_Required work_
In the stretch of the listing from the line containing "pose: elev=140.6 azim=132.6" through the line containing "Dot at: (247, 296)", replace "pose" with "view" and change nothing else. Return only those lines, without the pictures.
******
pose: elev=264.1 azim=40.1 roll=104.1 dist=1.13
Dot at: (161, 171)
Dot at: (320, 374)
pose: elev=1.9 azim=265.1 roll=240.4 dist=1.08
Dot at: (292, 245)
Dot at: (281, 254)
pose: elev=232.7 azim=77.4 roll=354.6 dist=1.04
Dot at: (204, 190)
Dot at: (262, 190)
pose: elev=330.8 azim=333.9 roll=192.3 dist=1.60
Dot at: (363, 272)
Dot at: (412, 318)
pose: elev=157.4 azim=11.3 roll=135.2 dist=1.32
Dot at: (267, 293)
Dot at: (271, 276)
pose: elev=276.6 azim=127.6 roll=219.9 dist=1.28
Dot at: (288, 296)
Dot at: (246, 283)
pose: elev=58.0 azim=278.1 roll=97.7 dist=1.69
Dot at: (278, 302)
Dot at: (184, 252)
******
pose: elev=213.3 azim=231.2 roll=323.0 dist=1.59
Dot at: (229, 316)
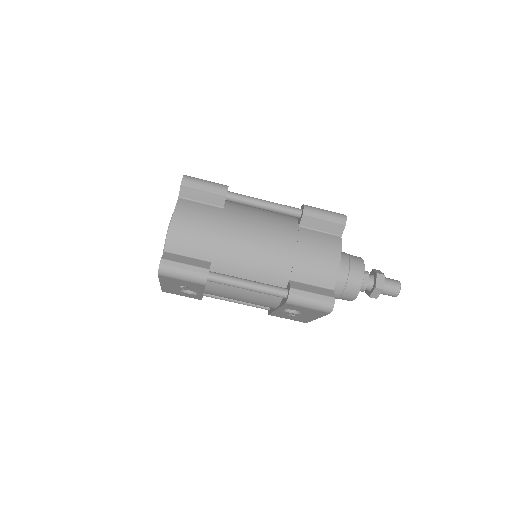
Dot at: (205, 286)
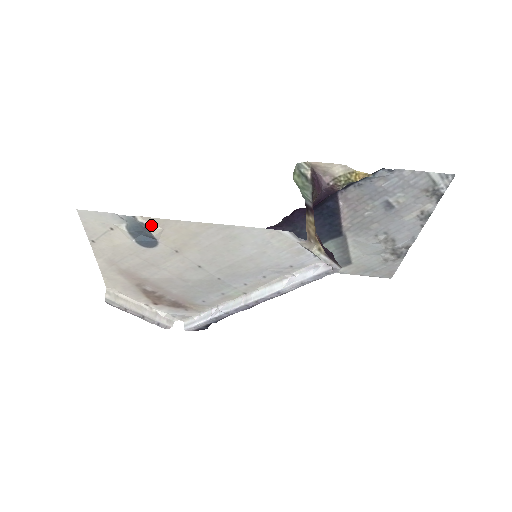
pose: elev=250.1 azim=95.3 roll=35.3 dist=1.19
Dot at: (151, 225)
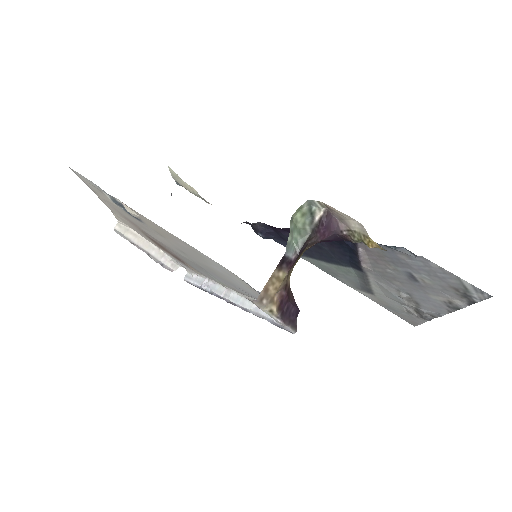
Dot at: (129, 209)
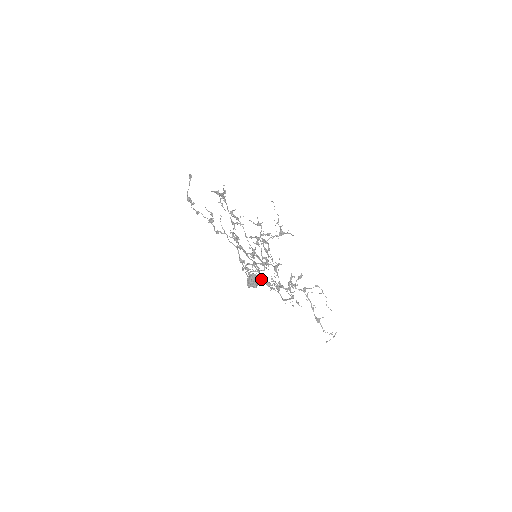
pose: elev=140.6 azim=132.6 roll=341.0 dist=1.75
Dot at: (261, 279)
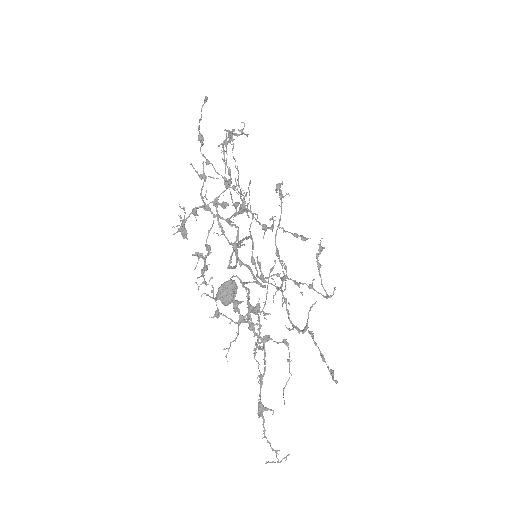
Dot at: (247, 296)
******
_Output of the exercise_
view: elev=140.6 azim=132.6 roll=341.0 dist=1.75
Dot at: (261, 279)
Dot at: (247, 296)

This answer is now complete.